» EXERCISE DESCRIPTION
Pull each line with the string "McCoy" from the entries.
———
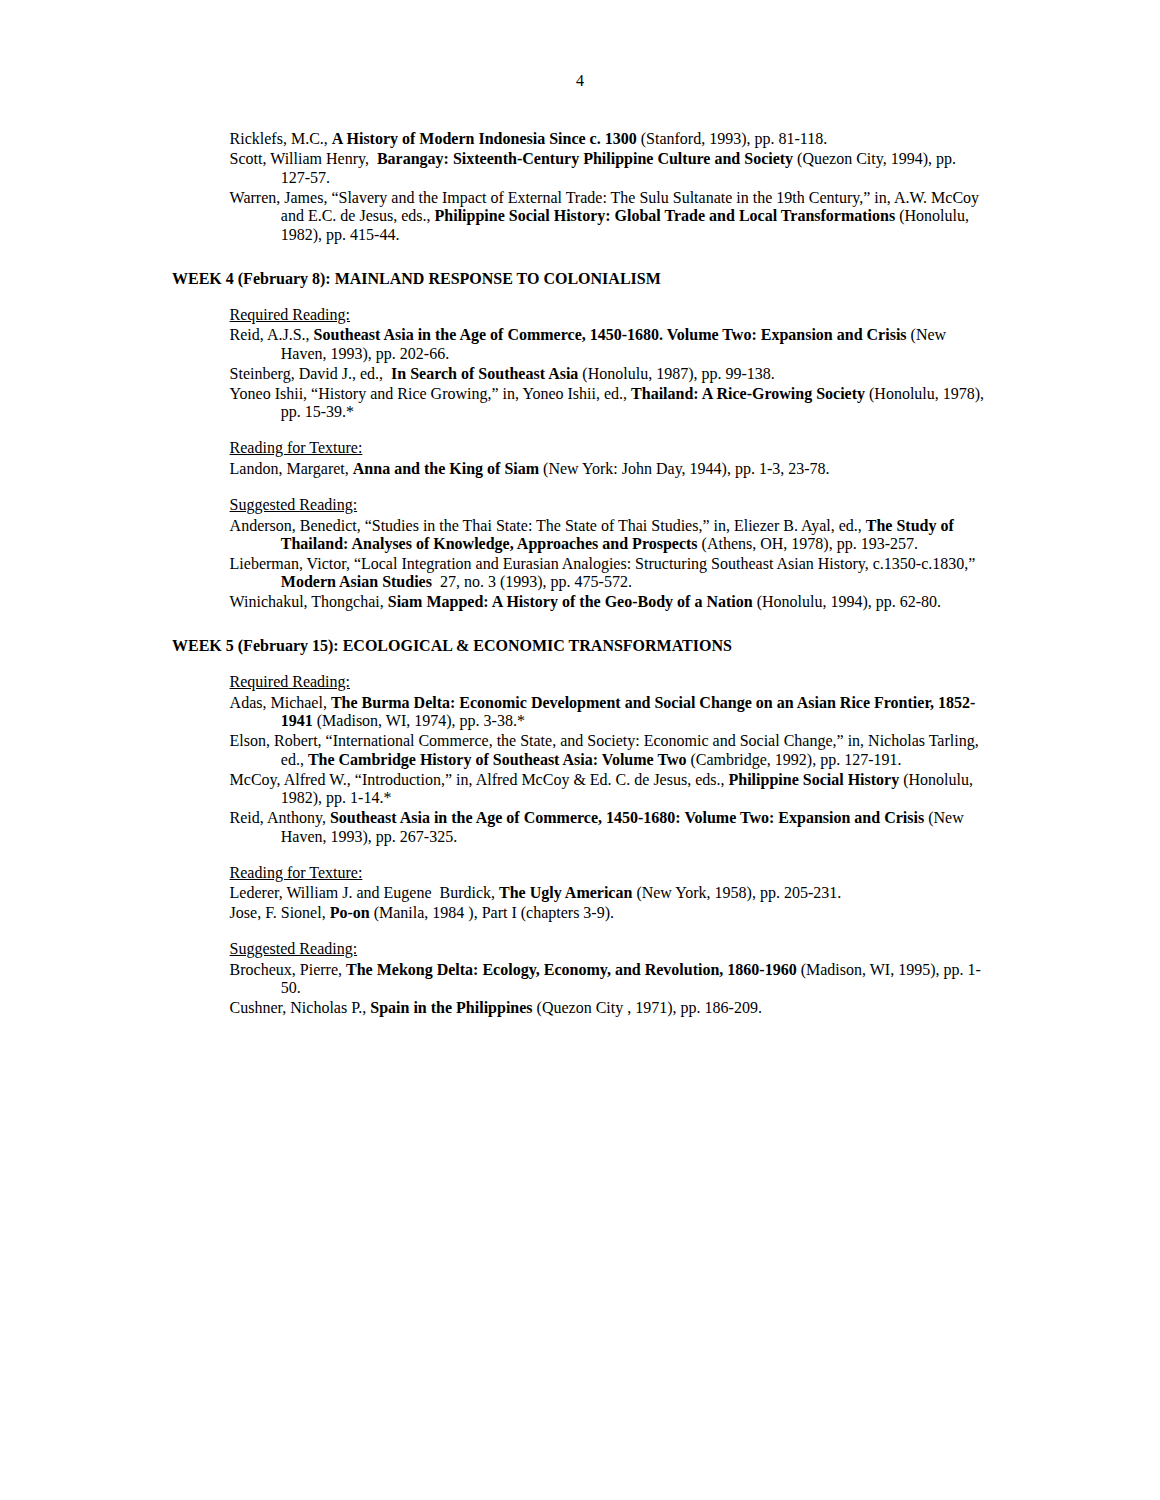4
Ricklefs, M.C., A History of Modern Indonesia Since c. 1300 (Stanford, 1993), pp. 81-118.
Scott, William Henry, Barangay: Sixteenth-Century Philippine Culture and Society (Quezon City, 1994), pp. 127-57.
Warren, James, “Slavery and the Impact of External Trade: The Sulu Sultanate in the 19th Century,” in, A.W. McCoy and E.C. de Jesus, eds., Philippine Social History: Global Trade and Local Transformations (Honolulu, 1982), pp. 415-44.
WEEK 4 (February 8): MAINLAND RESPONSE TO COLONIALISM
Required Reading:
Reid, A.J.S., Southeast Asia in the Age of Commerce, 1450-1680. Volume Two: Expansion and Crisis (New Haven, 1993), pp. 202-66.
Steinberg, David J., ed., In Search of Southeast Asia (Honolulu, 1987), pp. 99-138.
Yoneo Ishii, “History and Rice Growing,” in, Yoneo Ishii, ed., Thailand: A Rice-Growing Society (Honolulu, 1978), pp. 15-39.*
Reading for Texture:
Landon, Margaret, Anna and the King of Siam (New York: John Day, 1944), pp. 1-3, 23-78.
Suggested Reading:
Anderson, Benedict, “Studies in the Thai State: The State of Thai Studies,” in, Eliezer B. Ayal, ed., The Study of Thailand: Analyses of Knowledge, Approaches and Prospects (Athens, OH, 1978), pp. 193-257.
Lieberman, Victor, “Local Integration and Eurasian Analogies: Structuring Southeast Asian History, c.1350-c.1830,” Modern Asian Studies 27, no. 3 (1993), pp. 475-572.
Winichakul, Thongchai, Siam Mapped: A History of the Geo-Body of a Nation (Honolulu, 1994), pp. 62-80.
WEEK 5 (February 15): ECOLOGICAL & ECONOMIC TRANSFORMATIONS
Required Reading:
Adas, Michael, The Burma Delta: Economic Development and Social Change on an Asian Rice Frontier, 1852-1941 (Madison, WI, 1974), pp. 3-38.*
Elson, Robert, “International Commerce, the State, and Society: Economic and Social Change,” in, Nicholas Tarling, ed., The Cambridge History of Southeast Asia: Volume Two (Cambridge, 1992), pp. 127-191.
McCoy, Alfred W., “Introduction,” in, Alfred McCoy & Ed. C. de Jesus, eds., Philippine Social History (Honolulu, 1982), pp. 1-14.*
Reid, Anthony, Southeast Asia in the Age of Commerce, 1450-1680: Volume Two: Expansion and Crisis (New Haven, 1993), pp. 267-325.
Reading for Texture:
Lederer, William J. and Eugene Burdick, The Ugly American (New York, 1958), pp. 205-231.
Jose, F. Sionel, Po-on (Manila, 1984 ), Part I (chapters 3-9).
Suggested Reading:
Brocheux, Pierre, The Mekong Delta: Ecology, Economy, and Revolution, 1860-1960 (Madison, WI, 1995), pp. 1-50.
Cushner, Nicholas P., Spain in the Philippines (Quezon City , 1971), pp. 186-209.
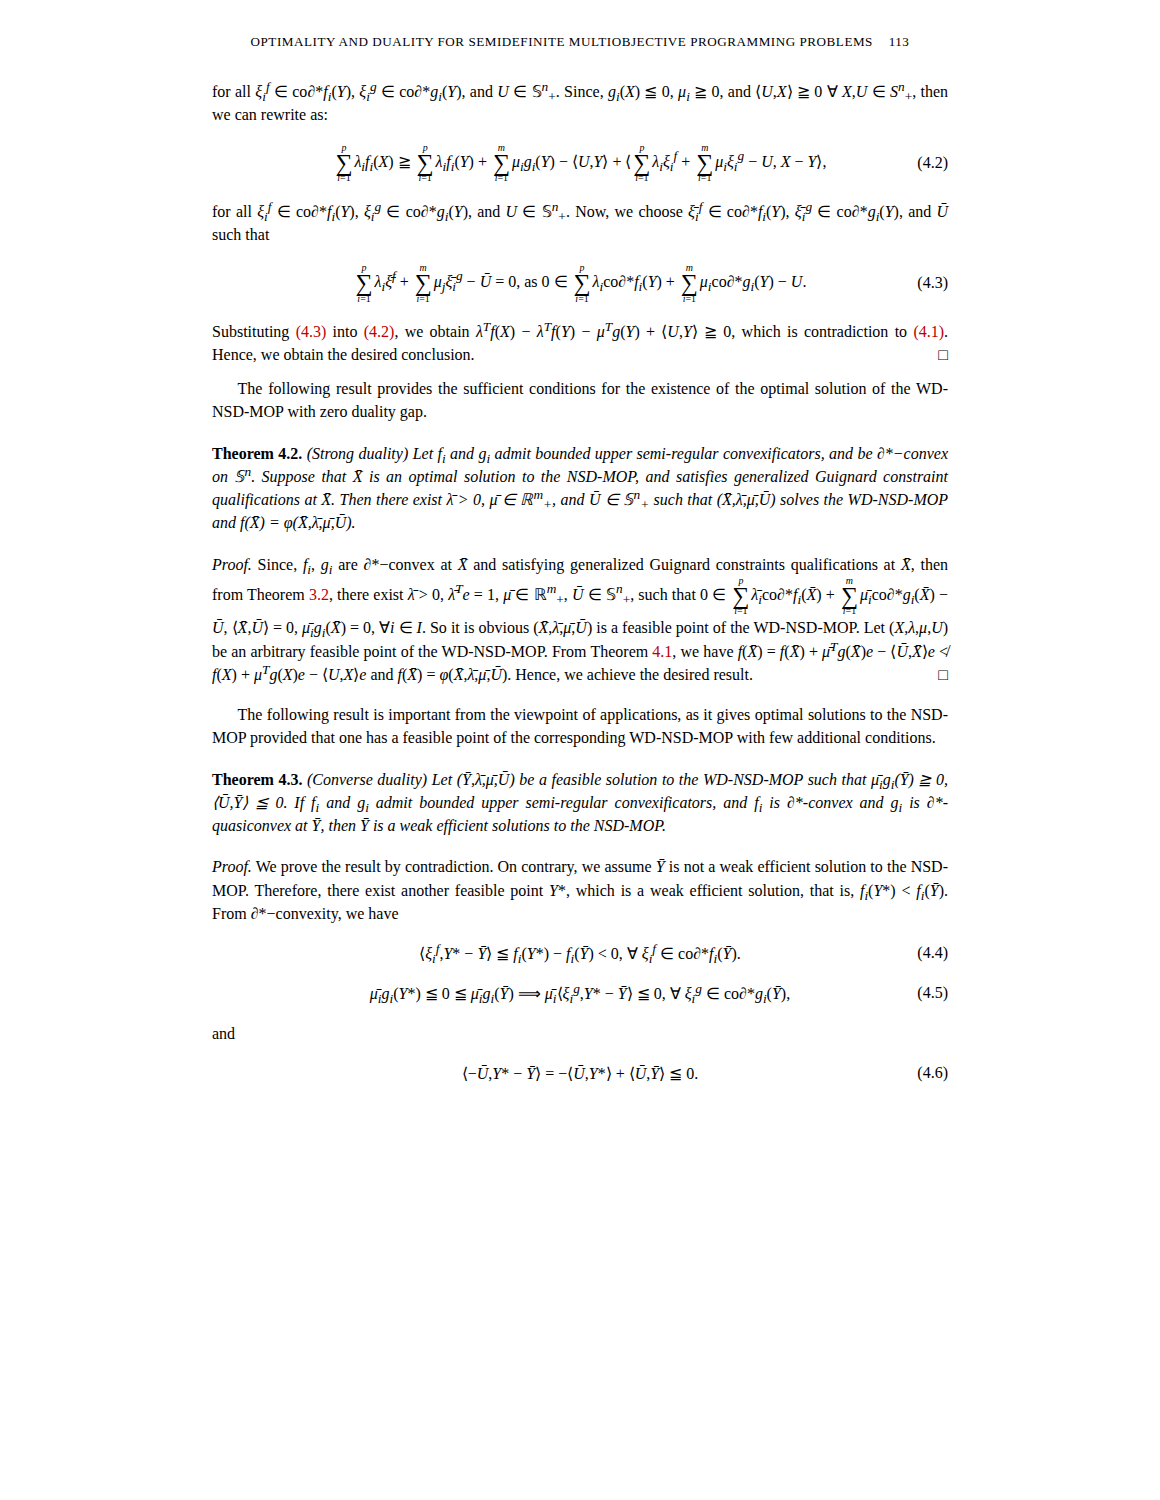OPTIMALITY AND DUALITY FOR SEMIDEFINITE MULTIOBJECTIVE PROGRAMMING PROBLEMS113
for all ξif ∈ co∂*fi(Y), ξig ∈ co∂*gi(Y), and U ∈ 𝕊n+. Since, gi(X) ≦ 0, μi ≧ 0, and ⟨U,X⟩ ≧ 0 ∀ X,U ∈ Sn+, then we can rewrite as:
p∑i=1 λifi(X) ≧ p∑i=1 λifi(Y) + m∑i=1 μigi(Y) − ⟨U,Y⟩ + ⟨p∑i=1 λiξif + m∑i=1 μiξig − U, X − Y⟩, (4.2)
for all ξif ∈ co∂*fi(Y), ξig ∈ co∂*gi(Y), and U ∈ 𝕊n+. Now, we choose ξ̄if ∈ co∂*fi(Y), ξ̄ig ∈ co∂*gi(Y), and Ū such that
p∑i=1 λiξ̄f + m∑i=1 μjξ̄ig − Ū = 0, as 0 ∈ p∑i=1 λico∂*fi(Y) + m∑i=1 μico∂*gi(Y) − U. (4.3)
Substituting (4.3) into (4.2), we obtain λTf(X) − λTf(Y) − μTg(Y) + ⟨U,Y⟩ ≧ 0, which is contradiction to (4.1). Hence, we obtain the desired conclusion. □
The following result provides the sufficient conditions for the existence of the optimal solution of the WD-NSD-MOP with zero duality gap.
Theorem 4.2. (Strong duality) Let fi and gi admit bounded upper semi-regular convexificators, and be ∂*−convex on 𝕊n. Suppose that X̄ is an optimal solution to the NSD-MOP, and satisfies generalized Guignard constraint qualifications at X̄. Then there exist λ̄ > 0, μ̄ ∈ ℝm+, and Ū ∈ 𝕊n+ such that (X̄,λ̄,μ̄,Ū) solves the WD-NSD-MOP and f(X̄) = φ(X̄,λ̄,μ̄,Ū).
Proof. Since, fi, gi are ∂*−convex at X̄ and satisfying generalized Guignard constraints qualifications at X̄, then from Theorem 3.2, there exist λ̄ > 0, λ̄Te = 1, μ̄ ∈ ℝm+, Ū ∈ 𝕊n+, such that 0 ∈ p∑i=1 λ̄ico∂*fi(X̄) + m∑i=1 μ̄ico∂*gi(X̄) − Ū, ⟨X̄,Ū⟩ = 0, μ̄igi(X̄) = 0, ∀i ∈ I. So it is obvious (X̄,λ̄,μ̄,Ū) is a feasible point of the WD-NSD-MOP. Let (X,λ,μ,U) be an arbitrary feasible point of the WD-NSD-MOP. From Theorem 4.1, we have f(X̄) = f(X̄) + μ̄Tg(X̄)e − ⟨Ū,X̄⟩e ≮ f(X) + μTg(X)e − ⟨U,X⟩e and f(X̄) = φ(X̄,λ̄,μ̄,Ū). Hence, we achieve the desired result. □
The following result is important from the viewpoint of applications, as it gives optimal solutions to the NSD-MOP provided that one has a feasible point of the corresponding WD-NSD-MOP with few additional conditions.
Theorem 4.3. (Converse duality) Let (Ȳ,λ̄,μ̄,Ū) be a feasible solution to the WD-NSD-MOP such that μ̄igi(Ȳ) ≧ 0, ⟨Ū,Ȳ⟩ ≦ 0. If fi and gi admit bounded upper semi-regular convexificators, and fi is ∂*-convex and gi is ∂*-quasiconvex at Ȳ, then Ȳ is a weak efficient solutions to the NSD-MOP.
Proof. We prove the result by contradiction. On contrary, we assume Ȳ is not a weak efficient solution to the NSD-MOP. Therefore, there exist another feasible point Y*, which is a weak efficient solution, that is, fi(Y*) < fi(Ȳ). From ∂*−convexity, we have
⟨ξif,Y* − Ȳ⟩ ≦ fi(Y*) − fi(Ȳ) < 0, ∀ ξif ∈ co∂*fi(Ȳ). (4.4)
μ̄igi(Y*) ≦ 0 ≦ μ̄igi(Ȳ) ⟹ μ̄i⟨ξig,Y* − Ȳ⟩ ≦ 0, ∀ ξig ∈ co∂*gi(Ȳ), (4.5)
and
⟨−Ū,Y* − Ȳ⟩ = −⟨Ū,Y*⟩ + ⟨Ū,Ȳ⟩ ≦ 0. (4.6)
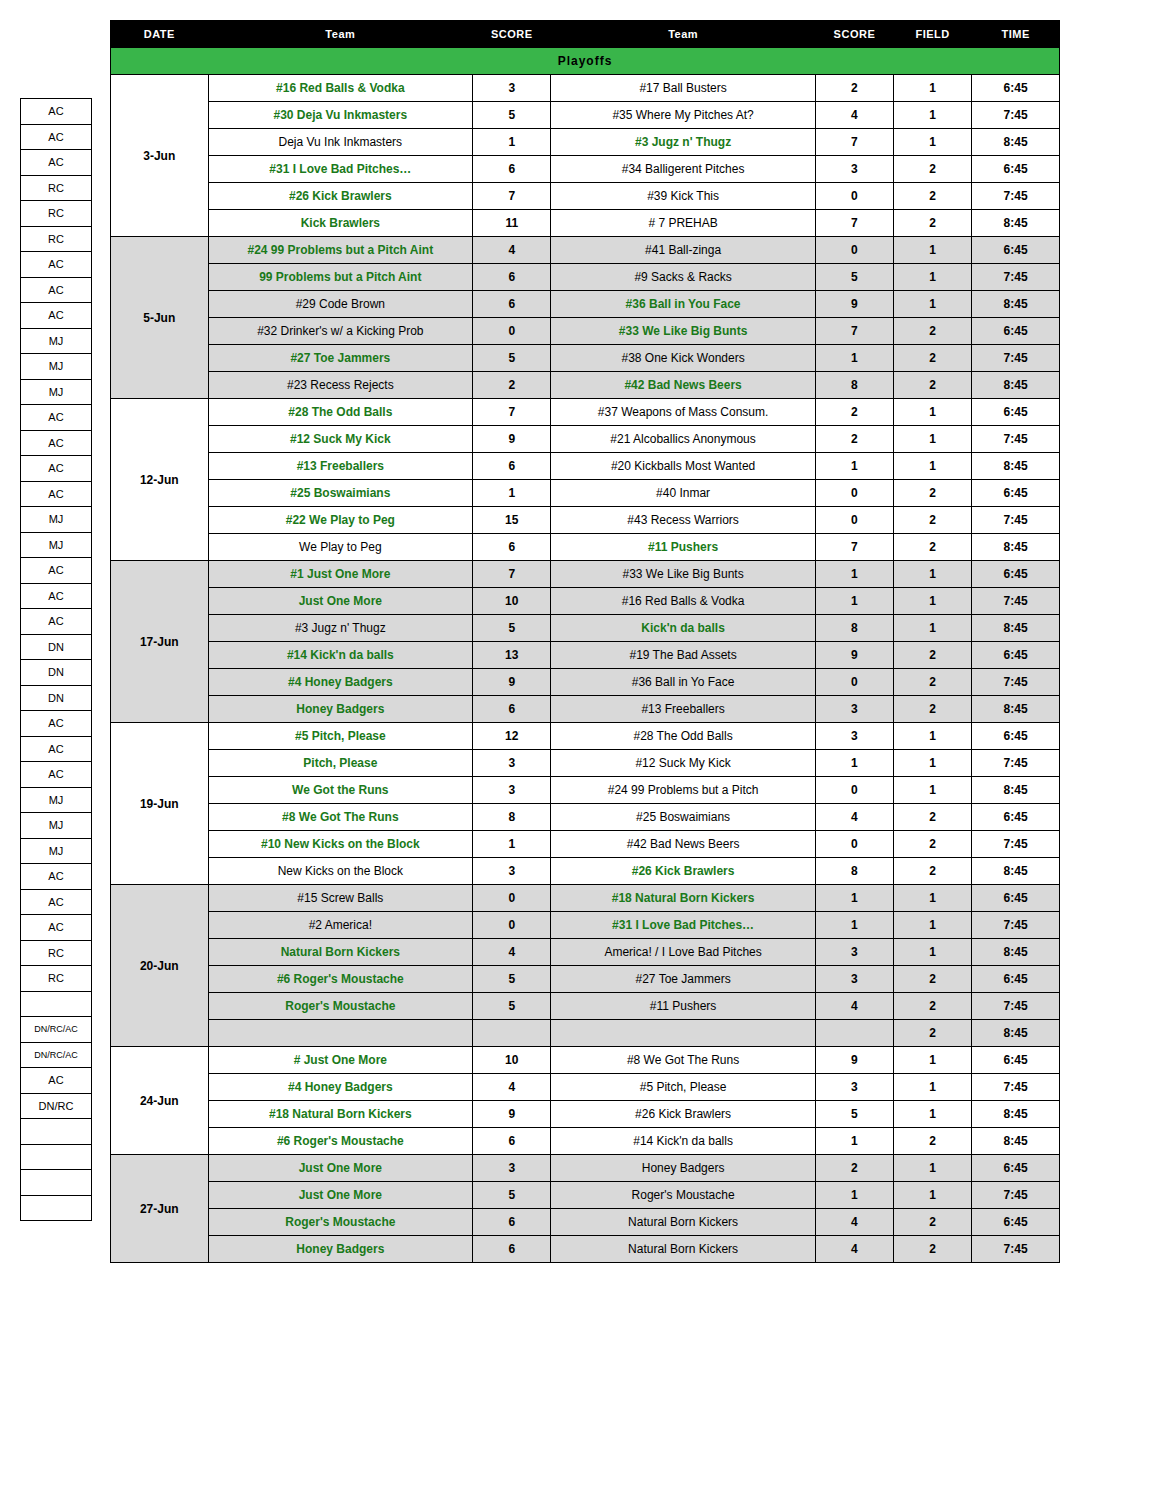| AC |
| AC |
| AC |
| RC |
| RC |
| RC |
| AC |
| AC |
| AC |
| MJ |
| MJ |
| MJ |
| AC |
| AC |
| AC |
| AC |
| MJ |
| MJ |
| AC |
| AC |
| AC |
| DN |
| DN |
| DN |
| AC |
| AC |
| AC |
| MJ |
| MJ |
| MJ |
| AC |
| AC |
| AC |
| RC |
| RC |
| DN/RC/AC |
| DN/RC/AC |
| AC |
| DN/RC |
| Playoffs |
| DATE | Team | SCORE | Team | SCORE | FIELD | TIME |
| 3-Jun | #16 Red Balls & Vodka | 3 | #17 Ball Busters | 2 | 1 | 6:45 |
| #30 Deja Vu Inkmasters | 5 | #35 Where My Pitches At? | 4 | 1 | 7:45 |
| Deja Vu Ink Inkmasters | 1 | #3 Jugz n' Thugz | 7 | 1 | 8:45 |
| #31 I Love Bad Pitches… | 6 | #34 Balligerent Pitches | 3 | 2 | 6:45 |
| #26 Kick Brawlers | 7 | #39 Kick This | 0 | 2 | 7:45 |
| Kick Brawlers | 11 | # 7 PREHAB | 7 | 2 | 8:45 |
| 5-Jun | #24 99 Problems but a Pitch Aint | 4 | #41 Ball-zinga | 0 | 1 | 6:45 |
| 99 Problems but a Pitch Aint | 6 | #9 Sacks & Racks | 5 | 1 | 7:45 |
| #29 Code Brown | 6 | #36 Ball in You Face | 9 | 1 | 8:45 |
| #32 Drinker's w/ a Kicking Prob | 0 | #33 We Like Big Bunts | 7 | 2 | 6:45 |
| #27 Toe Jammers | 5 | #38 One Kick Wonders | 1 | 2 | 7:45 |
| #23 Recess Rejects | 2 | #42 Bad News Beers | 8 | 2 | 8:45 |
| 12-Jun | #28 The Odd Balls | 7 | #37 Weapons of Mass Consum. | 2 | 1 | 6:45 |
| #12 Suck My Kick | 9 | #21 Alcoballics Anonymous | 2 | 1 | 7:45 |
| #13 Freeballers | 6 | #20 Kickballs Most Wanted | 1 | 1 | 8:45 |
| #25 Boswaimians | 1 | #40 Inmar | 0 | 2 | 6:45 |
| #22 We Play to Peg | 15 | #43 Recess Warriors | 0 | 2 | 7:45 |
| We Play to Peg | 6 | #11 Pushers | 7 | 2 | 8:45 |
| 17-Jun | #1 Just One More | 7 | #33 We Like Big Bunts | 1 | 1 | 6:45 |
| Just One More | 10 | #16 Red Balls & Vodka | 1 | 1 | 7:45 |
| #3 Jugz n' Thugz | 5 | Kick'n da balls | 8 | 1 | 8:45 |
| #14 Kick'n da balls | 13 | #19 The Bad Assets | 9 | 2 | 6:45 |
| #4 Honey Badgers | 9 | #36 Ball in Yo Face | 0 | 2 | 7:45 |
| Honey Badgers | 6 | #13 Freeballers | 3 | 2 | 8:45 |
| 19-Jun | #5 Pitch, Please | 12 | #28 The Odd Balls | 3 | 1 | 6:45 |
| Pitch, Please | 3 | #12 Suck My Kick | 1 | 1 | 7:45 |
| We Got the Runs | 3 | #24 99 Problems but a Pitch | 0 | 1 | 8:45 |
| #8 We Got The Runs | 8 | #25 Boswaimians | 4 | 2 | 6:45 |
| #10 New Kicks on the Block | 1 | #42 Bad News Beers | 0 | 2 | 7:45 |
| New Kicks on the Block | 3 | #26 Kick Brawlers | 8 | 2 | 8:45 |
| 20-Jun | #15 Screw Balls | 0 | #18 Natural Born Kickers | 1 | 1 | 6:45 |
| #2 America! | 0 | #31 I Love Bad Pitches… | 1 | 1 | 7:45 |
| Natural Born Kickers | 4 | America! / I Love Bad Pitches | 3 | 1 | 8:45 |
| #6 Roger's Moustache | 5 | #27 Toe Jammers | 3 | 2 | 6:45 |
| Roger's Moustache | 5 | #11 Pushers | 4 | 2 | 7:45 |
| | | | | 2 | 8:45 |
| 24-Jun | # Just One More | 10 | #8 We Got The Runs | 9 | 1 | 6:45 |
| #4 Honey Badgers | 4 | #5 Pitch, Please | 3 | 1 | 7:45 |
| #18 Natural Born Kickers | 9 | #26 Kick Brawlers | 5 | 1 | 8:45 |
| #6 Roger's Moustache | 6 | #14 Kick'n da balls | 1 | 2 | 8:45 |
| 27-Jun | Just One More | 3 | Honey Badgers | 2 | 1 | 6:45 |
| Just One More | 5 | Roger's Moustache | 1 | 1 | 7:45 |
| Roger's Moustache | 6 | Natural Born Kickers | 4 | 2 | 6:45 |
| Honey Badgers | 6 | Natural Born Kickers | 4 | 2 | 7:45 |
———
» OUTPUT FOR THIS TASK
Warren, James, “Slavery and the Impact of External Trade: The Sulu Sultanate in the 19th Century,” in, A.W. McCoy and E.C. de Jesus, eds., Philippine Social History: Global Trade and Local Transformations (Honolulu, 1982), pp. 415-44.
McCoy, Alfred W., “Introduction,” in, Alfred McCoy & Ed. C. de Jesus, eds., Philippine Social History (Honolulu, 1982), pp. 1-14.*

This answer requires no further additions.